Copia, por favor, el pasaje del texto sobre el estigma en la universidad que va desde "Cuando Marta comenzó" hasta "el estigma social.", incluido este último.
━━ Fragmento del texto ━━
Cuando Marta comenzó la universidad, pronto se dio cuenta de que, aunque sus compañeros tenían buenas intenciones, muchos la trataban con condescendencia. Evitaban incluirla en los trabajos en grupo o le asignaban solo tareas sencillas. Cuando participaba en clase, le respondían con una entonación infantil, como si buscaran complicidad entre ellos. “Me ven más como una niña que como una compañera”, comentaba Marta al reflexionar sobre su experiencia.
Su historia no es única: muchas personas con discapacidad intelectual encuentran en la universidad no solo un espacio de aprendizaje, sino también un entorno donde deben lidiar con el estigma social.
El acceso a la universidad no garantiza una experiencia educativa libre de barreras. Más allá de los desafíos académicos, las personas con discapacidad intelectual se enfrentan un estigma estructural que impacta en su bienestar emocional, su integración en la vida universitaria y sus oportunidades de desarrollo profesional.
━━━
━━ Material extraído ━━
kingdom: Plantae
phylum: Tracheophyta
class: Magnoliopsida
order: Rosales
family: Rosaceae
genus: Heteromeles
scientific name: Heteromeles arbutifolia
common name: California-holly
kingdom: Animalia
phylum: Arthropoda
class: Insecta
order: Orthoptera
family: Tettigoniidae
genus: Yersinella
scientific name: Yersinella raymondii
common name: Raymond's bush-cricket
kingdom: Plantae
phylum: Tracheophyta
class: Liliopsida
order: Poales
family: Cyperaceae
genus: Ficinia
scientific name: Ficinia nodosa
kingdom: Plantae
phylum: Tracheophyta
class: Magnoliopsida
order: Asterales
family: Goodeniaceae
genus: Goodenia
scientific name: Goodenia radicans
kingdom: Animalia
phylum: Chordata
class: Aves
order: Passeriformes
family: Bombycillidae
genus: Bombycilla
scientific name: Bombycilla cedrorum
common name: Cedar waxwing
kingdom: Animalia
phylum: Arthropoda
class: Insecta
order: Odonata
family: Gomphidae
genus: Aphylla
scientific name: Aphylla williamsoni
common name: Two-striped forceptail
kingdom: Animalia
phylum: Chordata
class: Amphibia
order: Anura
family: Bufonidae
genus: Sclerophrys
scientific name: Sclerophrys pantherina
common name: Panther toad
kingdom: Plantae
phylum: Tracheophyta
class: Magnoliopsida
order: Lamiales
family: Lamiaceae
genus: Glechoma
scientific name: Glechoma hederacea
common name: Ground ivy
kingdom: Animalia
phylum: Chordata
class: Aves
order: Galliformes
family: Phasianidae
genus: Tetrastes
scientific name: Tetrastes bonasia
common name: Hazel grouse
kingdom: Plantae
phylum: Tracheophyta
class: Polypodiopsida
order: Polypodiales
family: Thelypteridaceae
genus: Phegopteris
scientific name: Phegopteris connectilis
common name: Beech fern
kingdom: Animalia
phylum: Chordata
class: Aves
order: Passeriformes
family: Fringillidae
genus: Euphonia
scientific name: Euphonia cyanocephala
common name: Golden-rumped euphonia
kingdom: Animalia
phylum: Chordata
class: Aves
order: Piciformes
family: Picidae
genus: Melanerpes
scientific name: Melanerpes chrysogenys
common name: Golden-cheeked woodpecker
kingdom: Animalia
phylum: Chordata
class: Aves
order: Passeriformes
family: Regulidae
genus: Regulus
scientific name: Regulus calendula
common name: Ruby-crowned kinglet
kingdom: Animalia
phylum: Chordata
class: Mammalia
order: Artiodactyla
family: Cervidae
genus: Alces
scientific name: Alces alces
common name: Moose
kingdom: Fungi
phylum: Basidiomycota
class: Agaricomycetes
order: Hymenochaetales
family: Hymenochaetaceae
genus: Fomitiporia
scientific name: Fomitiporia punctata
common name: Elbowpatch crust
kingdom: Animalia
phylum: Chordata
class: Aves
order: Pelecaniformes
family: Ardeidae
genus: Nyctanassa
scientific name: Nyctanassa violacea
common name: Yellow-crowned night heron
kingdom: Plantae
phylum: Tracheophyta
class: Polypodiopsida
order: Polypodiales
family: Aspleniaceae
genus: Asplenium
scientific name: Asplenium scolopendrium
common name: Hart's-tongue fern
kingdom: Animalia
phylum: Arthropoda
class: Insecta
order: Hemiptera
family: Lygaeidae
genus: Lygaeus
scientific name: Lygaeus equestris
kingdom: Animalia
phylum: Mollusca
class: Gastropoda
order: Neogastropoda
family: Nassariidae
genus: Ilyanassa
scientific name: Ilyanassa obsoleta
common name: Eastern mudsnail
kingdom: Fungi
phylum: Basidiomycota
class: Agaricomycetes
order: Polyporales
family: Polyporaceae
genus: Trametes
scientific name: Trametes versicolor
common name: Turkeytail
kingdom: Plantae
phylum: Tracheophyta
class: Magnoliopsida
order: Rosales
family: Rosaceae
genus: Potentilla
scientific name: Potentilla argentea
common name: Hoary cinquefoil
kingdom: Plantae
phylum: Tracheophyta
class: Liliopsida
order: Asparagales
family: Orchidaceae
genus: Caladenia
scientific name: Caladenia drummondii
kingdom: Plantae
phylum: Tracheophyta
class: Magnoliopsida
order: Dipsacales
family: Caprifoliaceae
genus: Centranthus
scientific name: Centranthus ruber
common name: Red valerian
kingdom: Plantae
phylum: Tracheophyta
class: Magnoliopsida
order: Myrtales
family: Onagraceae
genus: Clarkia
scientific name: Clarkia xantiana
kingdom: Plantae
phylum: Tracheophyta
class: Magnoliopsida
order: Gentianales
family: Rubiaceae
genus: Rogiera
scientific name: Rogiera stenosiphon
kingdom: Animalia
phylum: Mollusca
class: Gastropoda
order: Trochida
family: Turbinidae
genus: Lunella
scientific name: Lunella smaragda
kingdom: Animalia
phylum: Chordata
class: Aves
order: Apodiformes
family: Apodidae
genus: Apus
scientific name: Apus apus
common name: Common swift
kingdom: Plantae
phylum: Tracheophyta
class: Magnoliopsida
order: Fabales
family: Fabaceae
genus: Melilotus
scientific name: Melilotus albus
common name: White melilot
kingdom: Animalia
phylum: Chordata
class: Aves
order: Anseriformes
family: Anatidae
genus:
━━━
* Respuesta al ejercicio
Cuando Marta comenzó la universidad, pronto se dio cuenta de que, aunque sus compañeros tenían buenas intenciones, muchos la trataban con condescendencia. Evitaban incluirla en los trabajos en grupo o le asignaban solo tareas sencillas. Cuando participaba en clase, le respondían con una entonación infantil, como si buscaran complicidad entre ellos. “Me ven más como una niña que como una compañera”, comentaba Marta al reflexionar sobre su experiencia.
Su historia no es única: muchas personas con discapacidad intelectual encuentran en la universidad no solo un espacio de aprendizaje, sino también un entorno donde deben lidiar con el estigma social.